My favourite Homeric Hexameter

100_0659 Time has not done any favours for Sir William Watson. Time, in fact, has not served any of the patriotic verse writers of the early twentieth century particularly well, but Rudyard Kipling gets credit for hidden depths as well as sympathy for losing his son in World War One, and Henry Newbolt (‘Play up! Play up! And play the game!’) still gets quoted for British Imperial Poetry at its most jingoistic. The poetry of Sir William Watson, by contrast, was neither subtle or ambivalent enough to stand on its own merits, nor tasteless enough for notoriety. Born in 1858, he proved to be a staunch Victorian and literary conservative and could not or would not assimilate the increasingly influential modernist movement into his poetry. By the time of his death in 1935, his entry in the Oxford Dictionary of National Biography records that he was almost totally forgotten, and many were surprised that he had survived so long into the new century. He is now out of print, rarely anthologised and few even among academic specialists spare him a thought from day to day.

Such is literary fame. Some very few writers, like Shakespeare or Austen, may write volumes, and find that future generations will prize every word of them, and treasure every signature and trace they leave in the world. Others write volumes, and find of their hundreds of thousands of words a couple of poems survive, or a single book. Others may only contribute a single line or a phrase that bobs like a lonely spar on the surface of an ocean, into whose forgotten depths the edifice it was once part of has plunged without a trace. Some, like Sir William Watson, are almost completely forgotten – yet if I had to nominate a single line of his poetry to survive the cataclysm, I’d opt for the first line of his Hymn to the Sea:

Lover whose vehement kisses on lips irresponsive are squandered

This is a verse form called a Homeric, or Dactylic, Hexameter, consisting of a metrical foot of one stressed and two unstressed syllables, repeated six times. It is an English version of the Ancient Greek metre in which the Iliad and Odyssey were written, and one that proved to be bizarrely popular throughout the nineteenth century. The flaws of the English hexameter are obvious to anyone who tries to read or to write a such a poem – such as Coleridge, who complained:

All my hexameters fly, like stags pursued by the staghounds,
Breathless and panting, and ready to drop, yet flying still onwards,
I would full fain pull in my hard-mouthed runaway hunter ;
But our English Spondeans are clumsy yet impotent curb-reins ;
And so to make him go slowly, no way left have I but to lame him.

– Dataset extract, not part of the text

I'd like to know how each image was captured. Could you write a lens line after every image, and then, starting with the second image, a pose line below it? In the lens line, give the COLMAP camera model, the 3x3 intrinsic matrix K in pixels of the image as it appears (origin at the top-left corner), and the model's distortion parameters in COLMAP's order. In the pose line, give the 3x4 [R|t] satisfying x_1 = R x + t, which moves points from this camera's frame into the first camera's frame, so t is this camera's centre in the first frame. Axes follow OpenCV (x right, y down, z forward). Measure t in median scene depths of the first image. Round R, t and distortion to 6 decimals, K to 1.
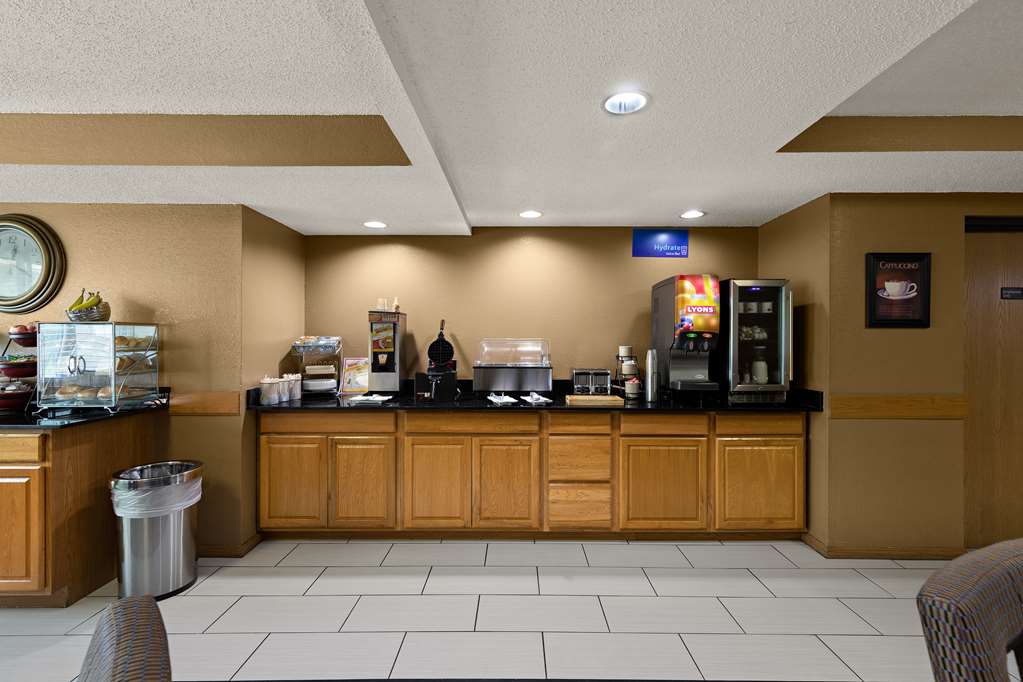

In English, it is a forced, unnatural metre, turgid, droningly repetitive, almost impossible to rhyme (though Swinburne made a good shot at it) and which owes its nineteenth century popularity entirely to the novelty and difficulty of the metre, and the cultural cachet of its Homeric associations. The most famous and readable works in it are Henry Wadsworth Longfellow’s Evangeline, and Robert Southey’s notorious A Vision of Judgement, which includes lines like:

Thus as I stood, the bell which awhile from its warning had rested,
Sent forth its note again, toll, toll, thro’ the silence of evening.

And which inspired a brilliant parody by Byron, in the far more expressive form of ottava rima.

Having found the dactyllic hexameter completely unsuited to the English language, it is surprising to find that in Sir William Watson’s line, it almost works. The poem as a whole quickly gets repetitive, but in the musical phrase

Lover whose vehement kisses on lips irresponsive are squandered

I can find what the English hexameter has universally lacked: the marriage of sound and sense. In the whispering of the repeated sibilance; in the crash of the opening stresses and the melancholy, long, withdrawing roar of the weaker syllables, there is something evocative of the very motion of the sea, the ‘tremulous cadence slow’ that haunts Arnold’s ‘Dover Beach’ and Tennyson’s ‘Passing the Bar’. Counterpointed by the strikingly original image of the sea imparting her passionate kisses to the land, it makes this single dactylic hexameter as close to perfect as the English language can make it. It is a line well worth remembering, and one which I do remember, every time I go down to the seashore.